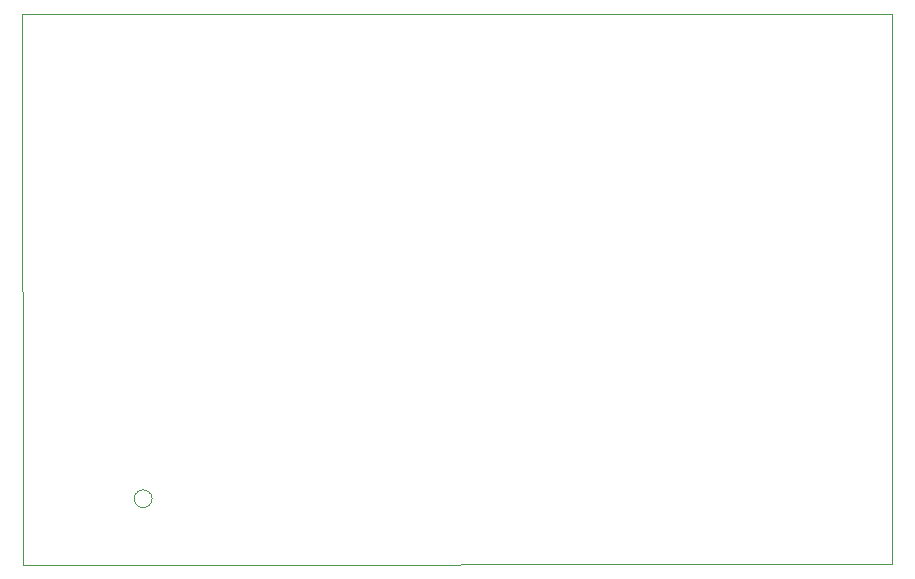
<source format=gm1>
G75*
%MOIN*%
%OFA0B0*%
%FSLAX24Y24*%
%IPPOS*%
%LPD*%
%AMOC8*
5,1,8,0,0,1.08239X$1,22.5*
%
%ADD10C,0.0039*%
%ADD11C,0.0000*%
D10*
X006772Y002972D02*
X035760Y002984D01*
X035760Y021311D01*
X006760Y021311D01*
X006772Y002972D01*
D11*
X010476Y005183D02*
X010478Y005217D01*
X010484Y005251D01*
X010494Y005284D01*
X010507Y005315D01*
X010525Y005345D01*
X010545Y005373D01*
X010569Y005398D01*
X010595Y005420D01*
X010623Y005438D01*
X010654Y005454D01*
X010686Y005466D01*
X010720Y005474D01*
X010754Y005478D01*
X010788Y005478D01*
X010822Y005474D01*
X010856Y005466D01*
X010888Y005454D01*
X010918Y005438D01*
X010947Y005420D01*
X010973Y005398D01*
X010997Y005373D01*
X011017Y005345D01*
X011035Y005315D01*
X011048Y005284D01*
X011058Y005251D01*
X011064Y005217D01*
X011066Y005183D01*
X011064Y005149D01*
X011058Y005115D01*
X011048Y005082D01*
X011035Y005051D01*
X011017Y005021D01*
X010997Y004993D01*
X010973Y004968D01*
X010947Y004946D01*
X010919Y004928D01*
X010888Y004912D01*
X010856Y004900D01*
X010822Y004892D01*
X010788Y004888D01*
X010754Y004888D01*
X010720Y004892D01*
X010686Y004900D01*
X010654Y004912D01*
X010623Y004928D01*
X010595Y004946D01*
X010569Y004968D01*
X010545Y004993D01*
X010525Y005021D01*
X010507Y005051D01*
X010494Y005082D01*
X010484Y005115D01*
X010478Y005149D01*
X010476Y005183D01*
M02*

</source>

┄┄┄┄┄┄

Return only what runs from the line containing "X010595Y004946D01*" to the last line of the records above, both ends included, exactly as written.

X010595Y004946D01*
X010569Y004968D01*
X010545Y004993D01*
X010525Y005021D01*
X010507Y005051D01*
X010494Y005082D01*
X010484Y005115D01*
X010478Y005149D01*
X010476Y005183D01*
M02*

</source>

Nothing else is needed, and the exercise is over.